In the records below, find the line with "fx_px: 1618" and the line with "exposure_s: 1/2551". Print both exactly, along with every line between them, and no other line.

****************

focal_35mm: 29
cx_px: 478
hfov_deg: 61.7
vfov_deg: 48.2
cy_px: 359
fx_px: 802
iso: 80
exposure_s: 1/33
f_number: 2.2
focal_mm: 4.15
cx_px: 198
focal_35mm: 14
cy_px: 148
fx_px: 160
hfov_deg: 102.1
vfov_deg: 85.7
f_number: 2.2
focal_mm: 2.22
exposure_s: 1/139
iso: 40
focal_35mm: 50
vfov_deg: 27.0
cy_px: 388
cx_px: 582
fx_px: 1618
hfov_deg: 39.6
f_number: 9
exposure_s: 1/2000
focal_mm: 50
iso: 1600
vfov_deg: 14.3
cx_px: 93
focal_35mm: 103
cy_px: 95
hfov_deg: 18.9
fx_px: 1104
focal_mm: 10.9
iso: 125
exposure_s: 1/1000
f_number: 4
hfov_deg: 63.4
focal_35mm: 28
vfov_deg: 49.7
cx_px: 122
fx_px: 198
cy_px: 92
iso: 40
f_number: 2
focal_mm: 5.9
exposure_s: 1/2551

****************

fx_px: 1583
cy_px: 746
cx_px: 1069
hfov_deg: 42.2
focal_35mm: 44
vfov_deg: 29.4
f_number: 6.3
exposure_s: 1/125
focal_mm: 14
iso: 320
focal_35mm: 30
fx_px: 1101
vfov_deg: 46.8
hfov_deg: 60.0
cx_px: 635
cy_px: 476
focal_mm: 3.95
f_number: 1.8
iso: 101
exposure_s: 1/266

****************

**WRITTEN REPLY**
fx_px: 1618
hfov_deg: 39.6
f_number: 9
exposure_s: 1/2000
focal_mm: 50
iso: 1600
vfov_deg: 14.3
cx_px: 93
focal_35mm: 103
cy_px: 95
hfov_deg: 18.9
fx_px: 1104
focal_mm: 10.9
iso: 125
exposure_s: 1/1000
f_number: 4
hfov_deg: 63.4
focal_35mm: 28
vfov_deg: 49.7
cx_px: 122
fx_px: 198
cy_px: 92
iso: 40
f_number: 2
focal_mm: 5.9
exposure_s: 1/2551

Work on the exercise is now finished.